Name of Assigned Judge Sitting Judge if Other or Magistrate Judge Joan B. Gottschall than Assigned Judge
As explained more fully below, petitioner Solomon Monroe's request for a certificate of appealability is denied.
O[ For further details see text below.] Docketing to mail notices.
On August 18, 2010, this court denied petitioner Solomon Monroe's petition for a writ of habeas corpus pursuant to 28 U.S.C. § 2254. Petitioner has filed a notice of appeal with the Seventh Circuit, and thus this court must determine whether Monroe is entitled to a certificate of appealability ("COA"). A COA may issue only if the applicant has made a "substantial showing of the denial of a constitutional right." 28 U.S.C. § 2253(c)(2). Where, as here, "the district court denies a habeas petition on procedural grounds without reaching the prisoner's underlying constitutional claim, a COA should issue when the prisoner shows, at least, that jurists of reason would find it debatable whether the petition states a valid claim of the denial of a constitutional right and that jurists of reason would find it debatable whether the district court was correct in its procedural ruling." Slack v. McDaniel, 529 U.S. 473, 484 (2000). Before issuing a COA for claims decided on their merits, a district court must find that the issues the applicant wishes to raise are ones that are "debatable among jurists of reason" or that the questions "deserve encouragement to proceed further." Porter v. Gramley, 112 F.3d 1308, 1312 (7th Cir. 1997).

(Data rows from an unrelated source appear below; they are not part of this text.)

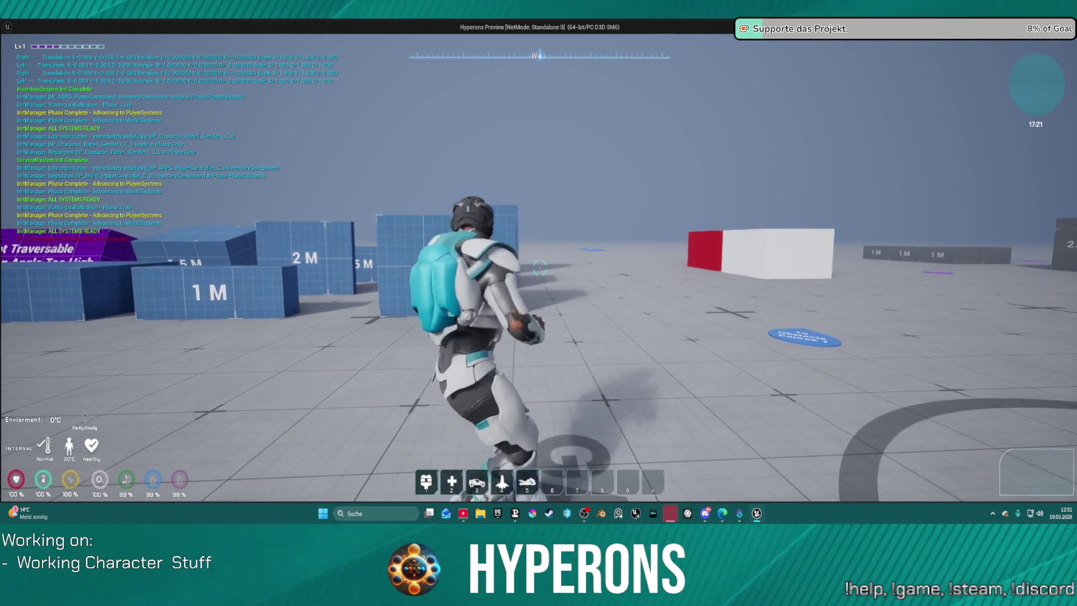
key("Escape")
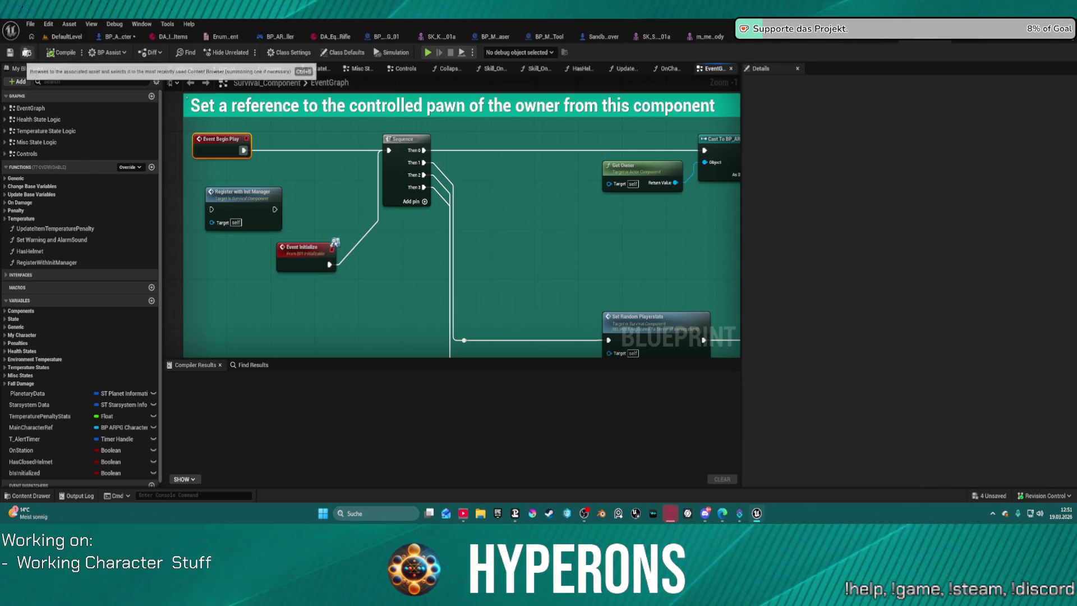
- Show the PickUps folder in the Content Drawer and bring it up over the DefaultLevel map
key("ctrl+space")
scroll(61, 445, "down", 3)
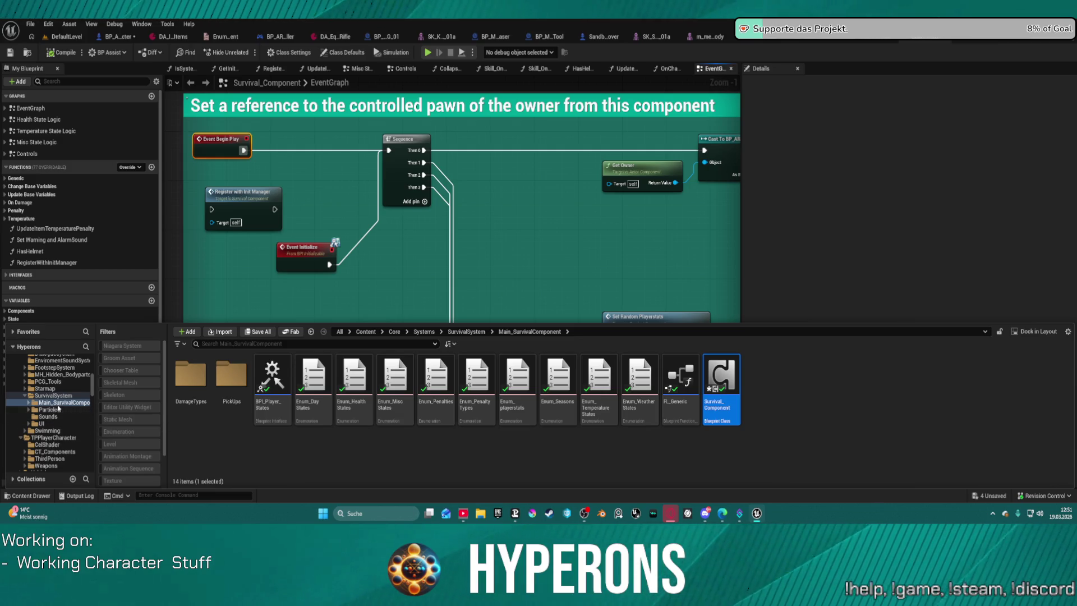
double_click(226, 376)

Monroe indicates that he wishes to appeal all the issues he raised in his petition. First, with respect to claim III which the court dismissed for procedural default, the court declines to grant a COA. This claim was rejected by the state court because petitioner failed to object to the prosecutor's comments at trial and failed to identify them with the requisite specificity in his post-trial motion. Because this is an independent and adequate state law ground, the court found that it could not reach the claim due to procedural default. Having reviewed its opinion, the court cannot conclude that "jurists of reason" would find its procedural default analysis "debatable."
However, the following claims were decided on the merits: (1) petitioner's statements to the police should have been suppressed (claim I); (2) petitioner claims he was not proven guilty beyond a reasonable doubt of murder based on accountability (claim II); and (3) ineffective assistance of counsel (claim IV).
Although the court is confident in its analysis, it nevertheless concludes that "jurists of reason" could find its conclusion "debatable," and finds that the arguments raised by petitioner in this claim are adequate "to deserve encouragement to proceed further." Porter, 112 F.3d at 1312.